Schmuckband Kreuzgang

Impuls aus den Tagestexten

Datum:
Sa. 12. Dez. 2020
Von:
Martina Patenge
Feuer und Flamme für den Herrn
Aus dem Tagesevangelium  
Direkt nach der Verklärung „fragten ihn die Jünger: Warum sagen denn die Schriftgelehrten, zuerst müsse Elija kommen? Er gab zur Antwort: Ja, Elija kommt und er wird alles wiederherstellen. Ich sage euch aber: Elija ist schon gekommen, doch sie haben ihn nicht erkannt, sondern mit ihm gemacht, was sie wollten. Ebenso wird auch der Menschensohn durch sie leiden müssen. Da verstanden die Jünger, dass er zu ihnen von Johannes dem Täufer sprach. "  (Mt 17, 10-13)
Anregung
Feuer und Flamme für den Herrn! – so einer war der Prophet Elija. Eine durchaus zwiespältige Gestalt. Einerseits nicht sehr wählerisch, um für seinen Herrn zu streiten. Andererseits, in seiner dunkelsten Stunde, ist er sterbensmüde. Aber: Der Herr will nicht das große Krachen und Donnern. Er kommt zuweilen eher leise und zart; im „verschwebenden Schweigen“ hat es Martin Buber genannt. Das war Elija eine Lehre!

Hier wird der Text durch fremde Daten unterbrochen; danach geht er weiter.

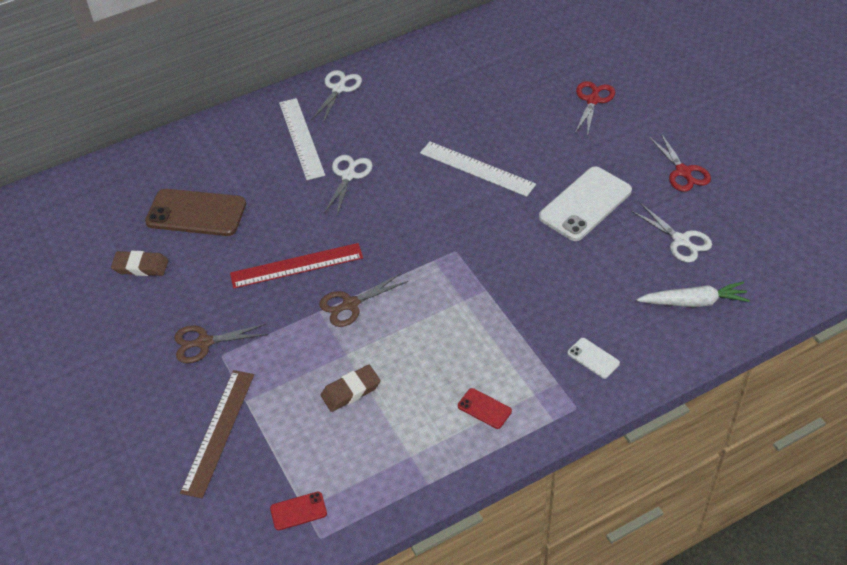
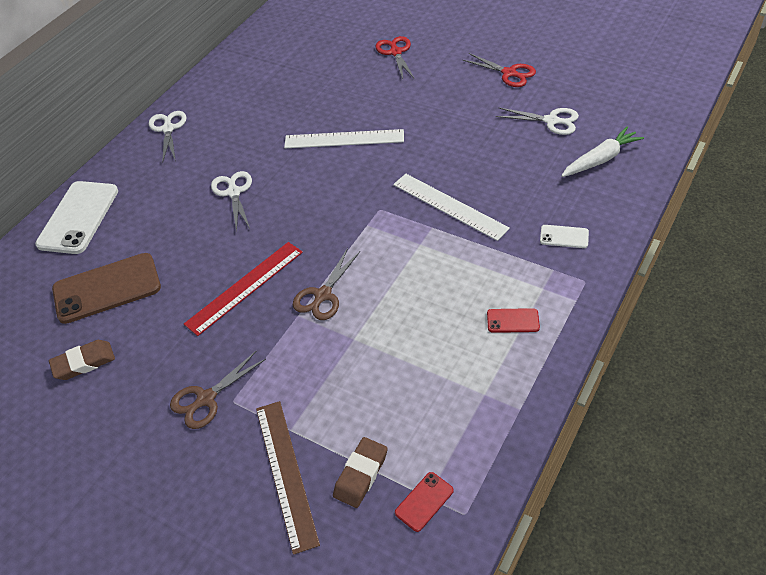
camera: 30 degrees left, 0 degrees up
white ruler [279,98,325,180] -> white ruler moved to [393,174,510,241]
brown eraser [321,365,381,412] -> brown eraser moved to [333,437,388,508]
white phone [539,166,632,241] -> white phone moved to [35,181,118,254]

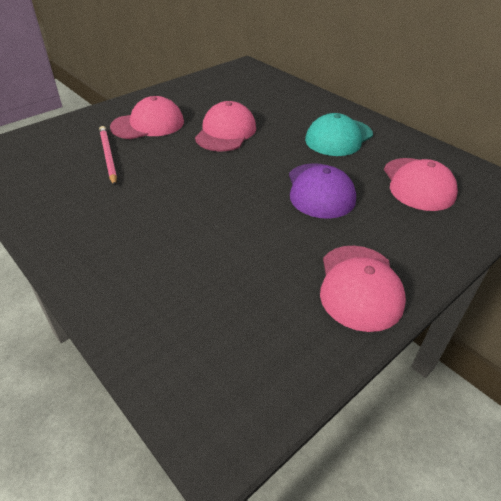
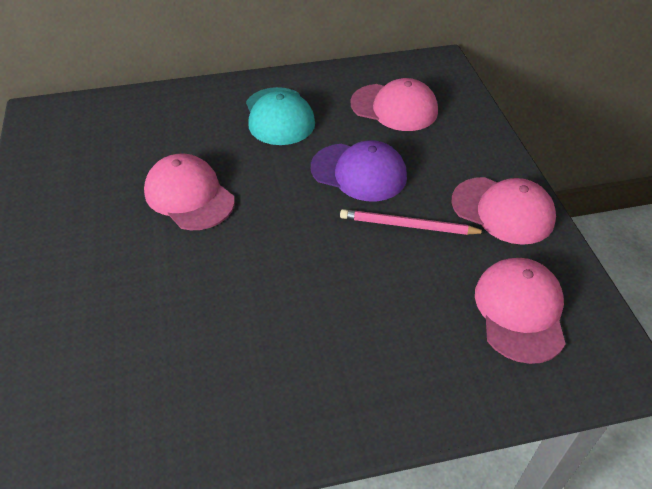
camera: 60 degrees left, 5 degrees up
pink pencil [99,126,117,186] -> pink pencil moved to [340,209,487,235]
pink cap [110,96,184,139] -> pink cap moved to [475,258,565,364]

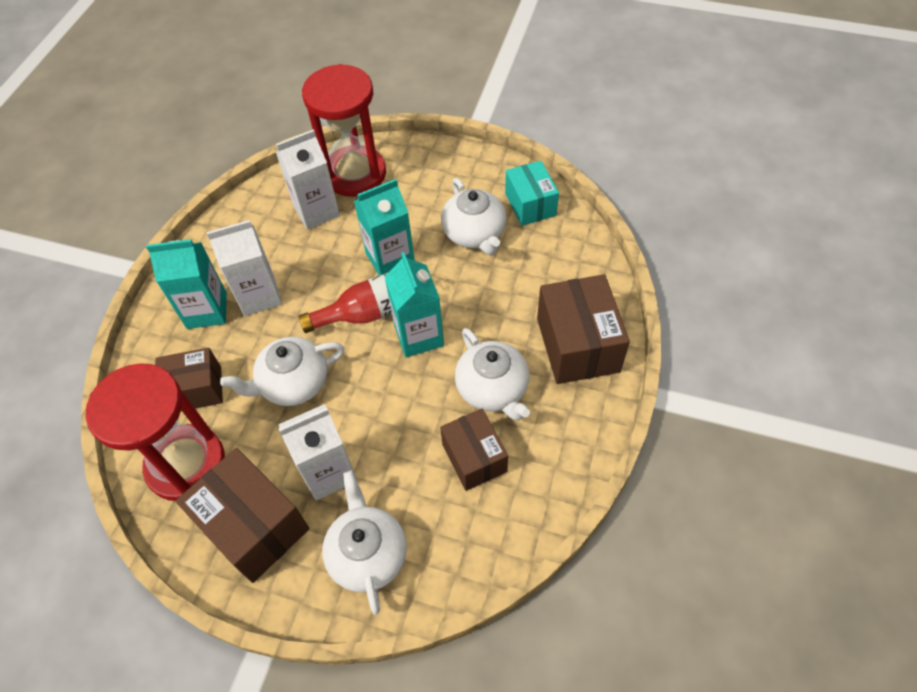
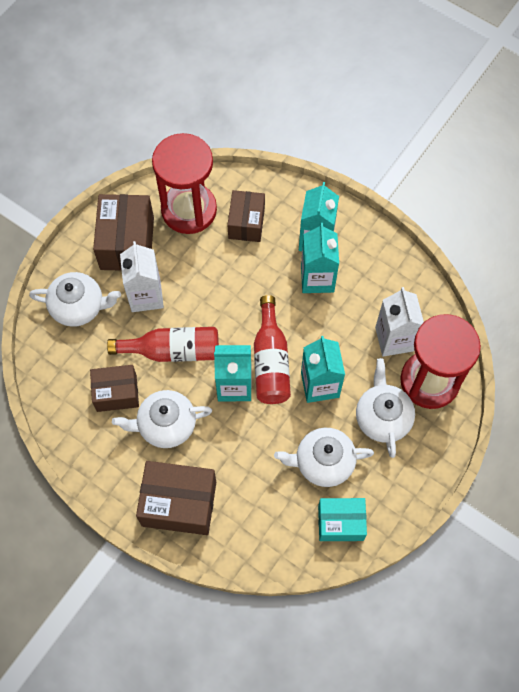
camera: 105 degrees right, 10 degrees up
brown box [176,448,309,583] -> brown box turned 60 degrees counterclockwise [93,194,154,271]
white carton [207,220,282,316] -> turquoise carton [301,223,339,293]
white teapot [220,337,344,406] -> white teapot moved to [356,358,415,458]
none -> red bottle [107,327,219,362]

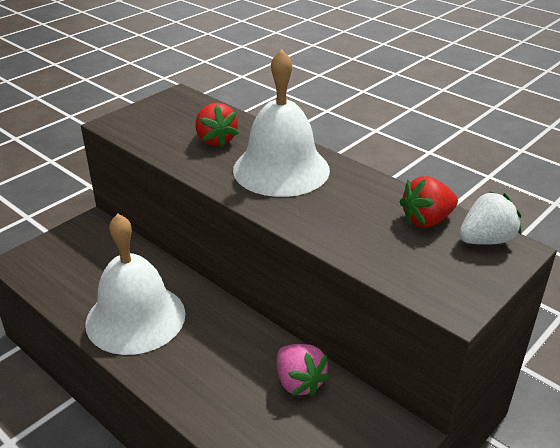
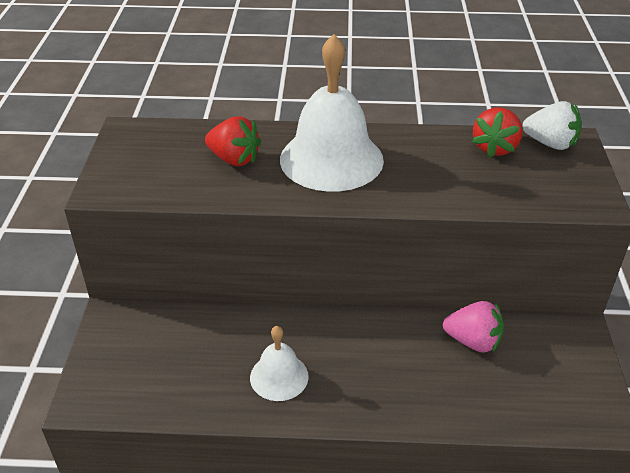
camera: 40 degrees left, 5 degrees up
white bell [85,214,186,355] -> white bell [250,326,309,401], size x0.52
white strawberry [459,191,521,245] -> white strawberry turned 90 degrees clockwise [522,101,582,150]

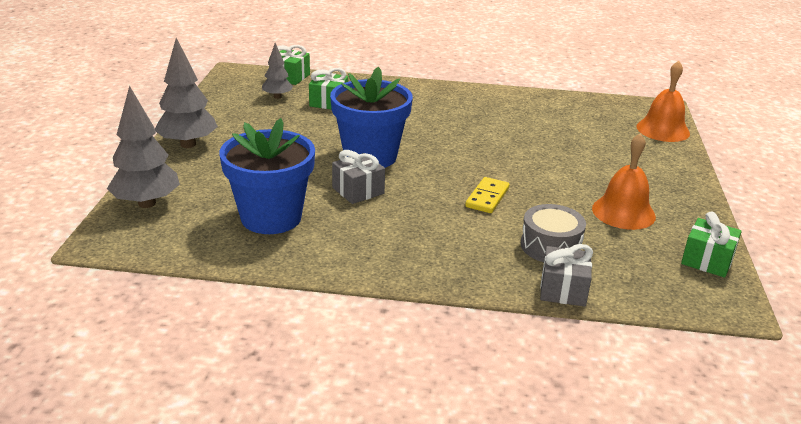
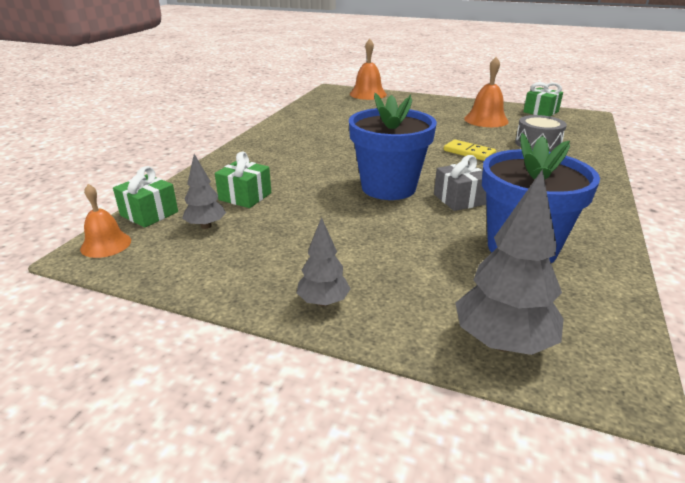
camera: 75 degrees left, 0 degrees up
grey tree [155,38,218,148] -> grey tree [297,217,351,307], size x0.58
grey gift [540,244,593,307] -> none
none -> orange bell [80,184,131,258]

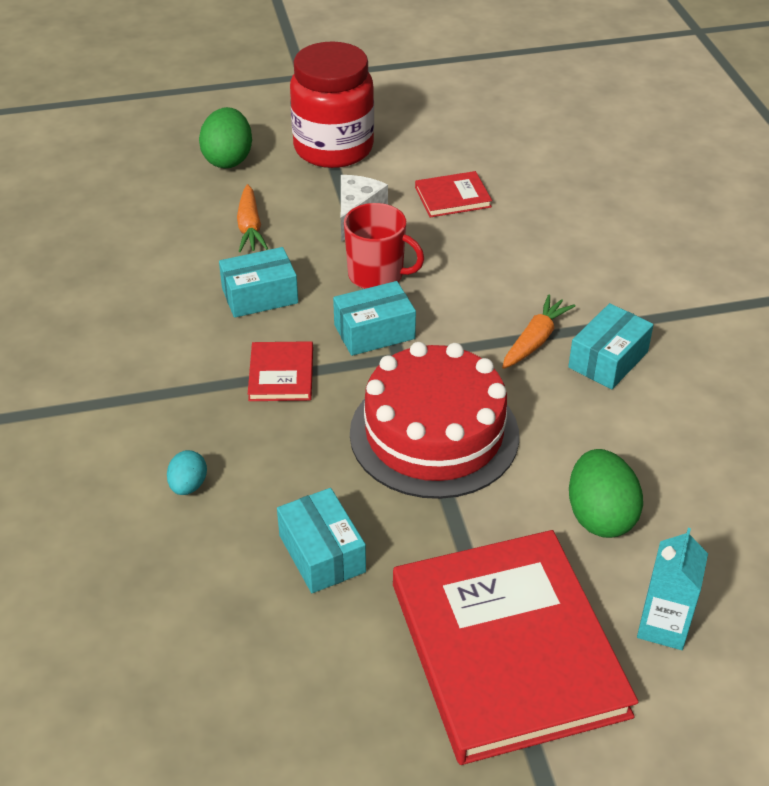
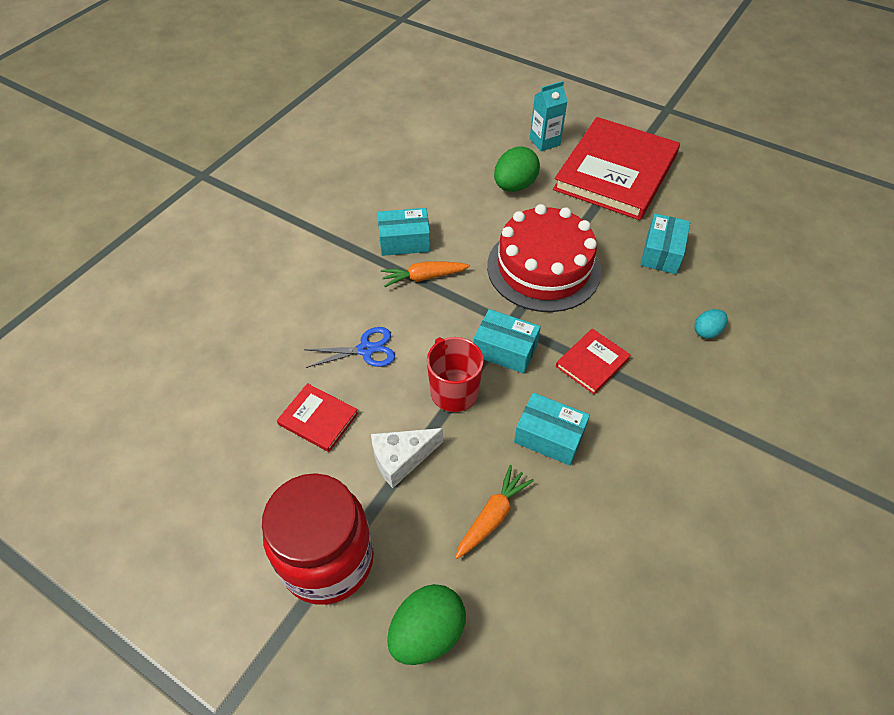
camera: 135 degrees left, 10 degrees up
none -> blue scissors [304,327,395,368]

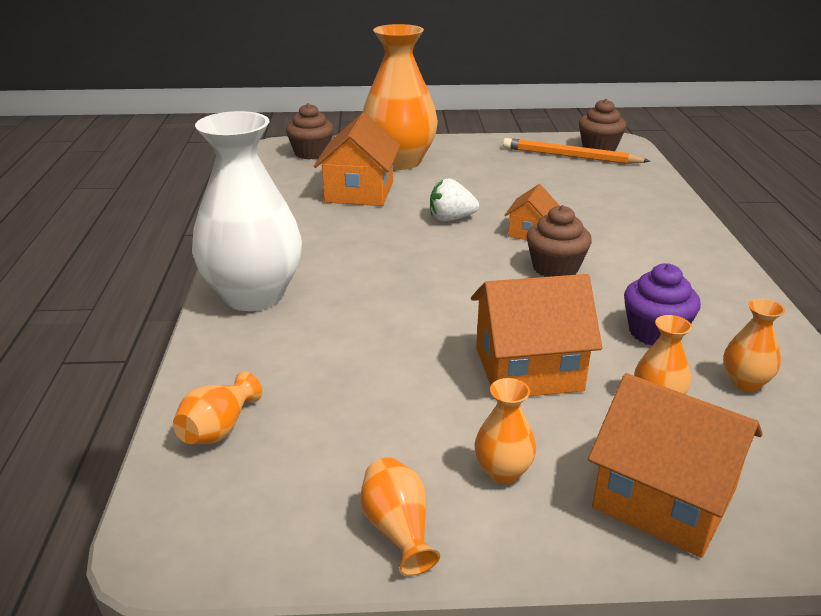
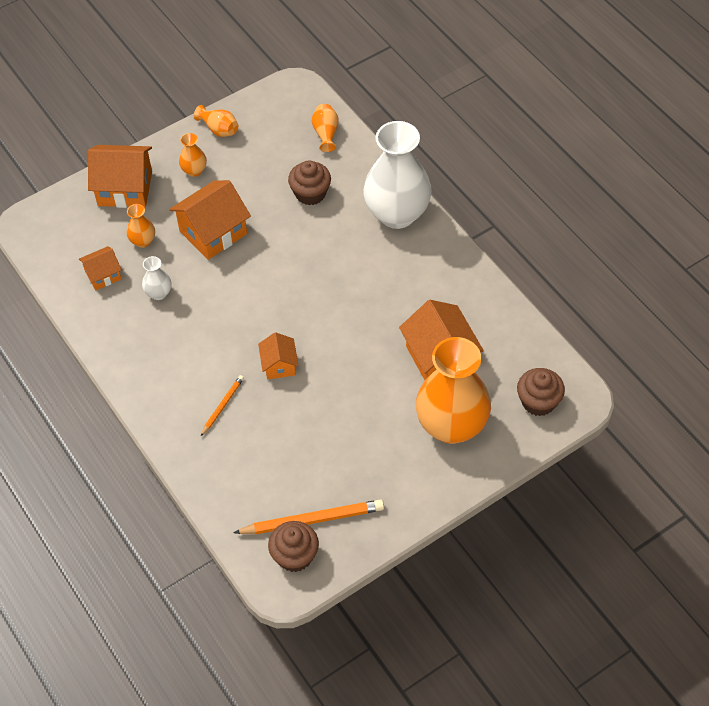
camera: 150 degrees right, 25 degrees up
white strawberry [430,178,479,221] -> none
brown cupcake [526,205,592,277] -> brown cupcake moved to [288,160,331,205]
purple cupcake [624,264,701,346] -> white vase [142,256,171,300]
orange vase [724,298,785,392] -> orange house [79,246,122,290]
none -> orange pencil [201,375,244,436]

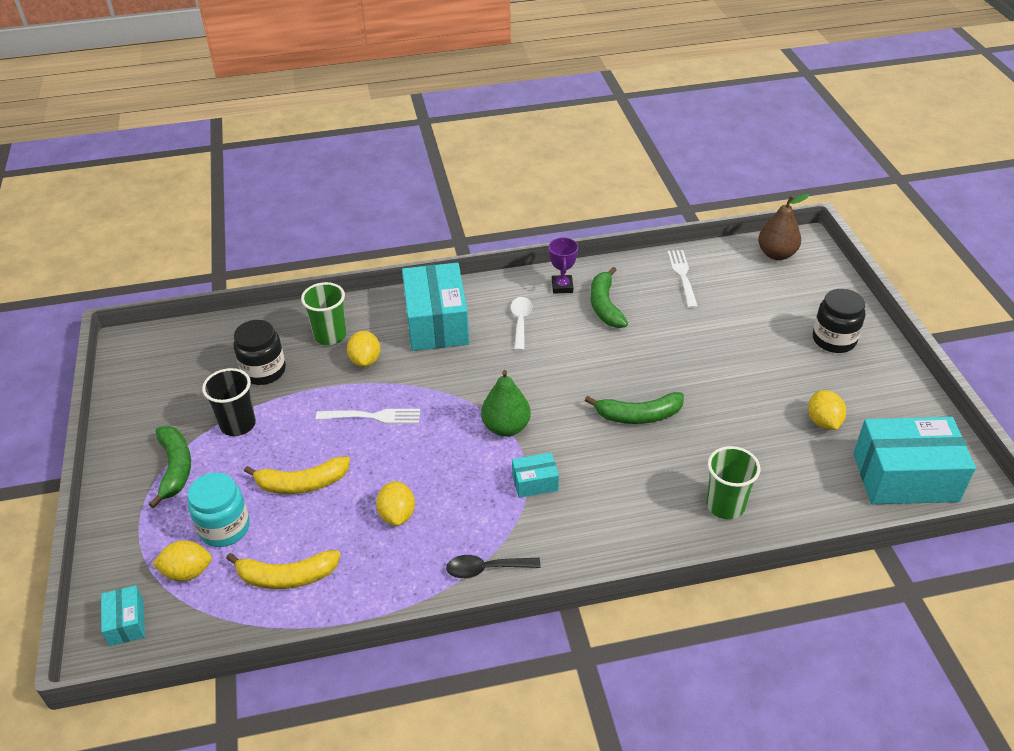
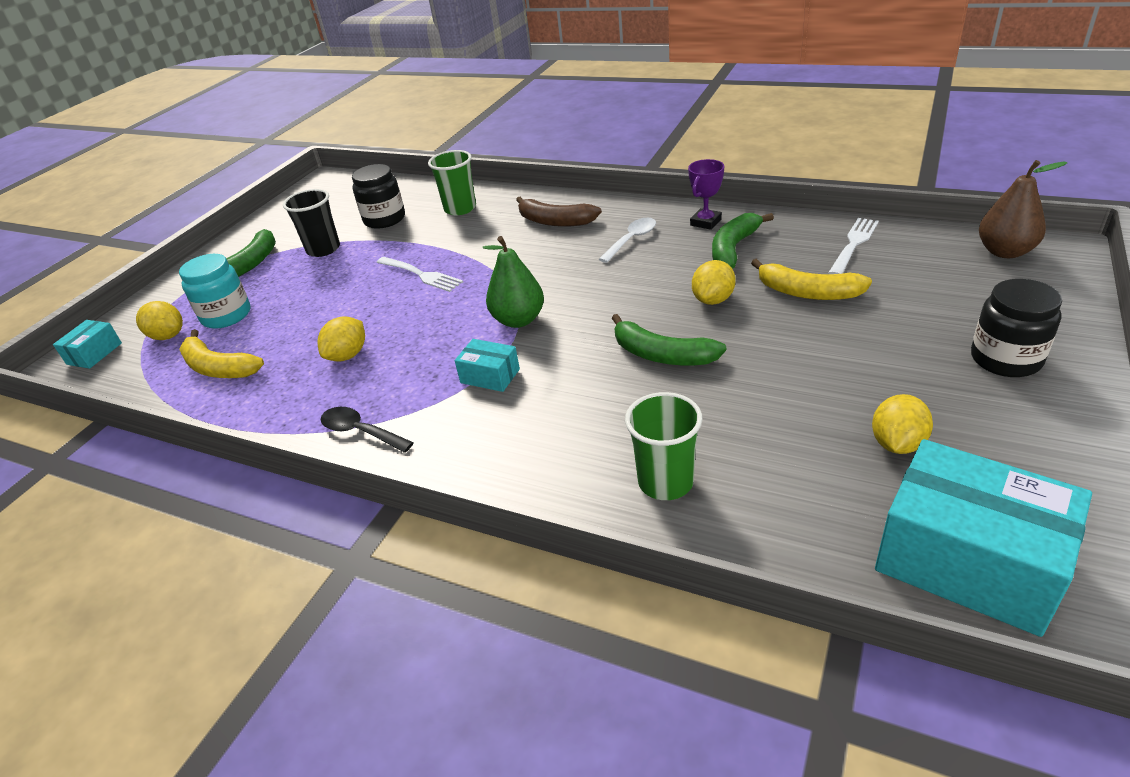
camera: 40 degrees right, 5 degrees down
yellow banana [244,456,350,494] -> yellow banana moved to [751,259,872,300]
yellow lemon [347,331,381,367] -> yellow lemon moved to [692,260,736,305]
turquoise box [402,263,469,351] -> brown banana [516,197,602,227]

Im späteren Judentum wurde erwartet, Elija werde in der Endzeit wiederkommen, „um die Stämme Jakobs wieder aufzurichten“. Deshalb die Frage der Jünger an Jesus.
Und wie reagiert er? Natürlich kennt Jesus diese alte Erwartung. Aber er nimmt sie nicht wörtlich. Sondern sagt: Der, der die neue Welt Gottes ankündigen sollte, war doch schon da. Der „Elija“, auf den alle warten, kam in Gestalt des Propheten Johannes. Auch Johannes war Feuer und Flamme für Gott. Auf ihn haben viele gehört und sich taufen lassen – dennoch war sein Erfolg für ihn tödlich. Jesus deutet es auf sich hin: Auch ihm wird es so ergehen.
Das neue Reich Gottes, die sehnsüchtig erwartete neue Welt, hat auch eine herbe Seite. Es setzt sich nicht so locker und leicht durch. Der Weg dorthin ist nicht ohne Mühe. Er kann gefährlich werden. Feuer und Flamme für Gott zu sein ist auch anstrengend und fordernd.  Entscheidend bleibt die Treue. Hören auf die lauten und leisen Töne Gottes. Warten und offen sein.
Zum Nachsinnen
  • Kenne ich das, Feuer und Flamme für den Herrn zu sein? Ich spüre dem nach.
  • Kenne ich auch die mutloseren Momente in meinem Glaubensleben? Vielleicht fällt mir eine solche Situation ein. Was hat mir geholfen?
  • Ich schaue auf Jesus. Er hat nicht aufgegeben, obwohl er ahnte, dass sein Leben gefährdet war. Was löst das in mir aus?
  • Ich bitte um den Mut, mit Jesus an meiner Seite auch in meinem Glauben weiterzugehen.
Impuls
„O Herr, wir warten auf dich!“ - nehmen Sie den Refrain des Liedes mit in Ihren Tag.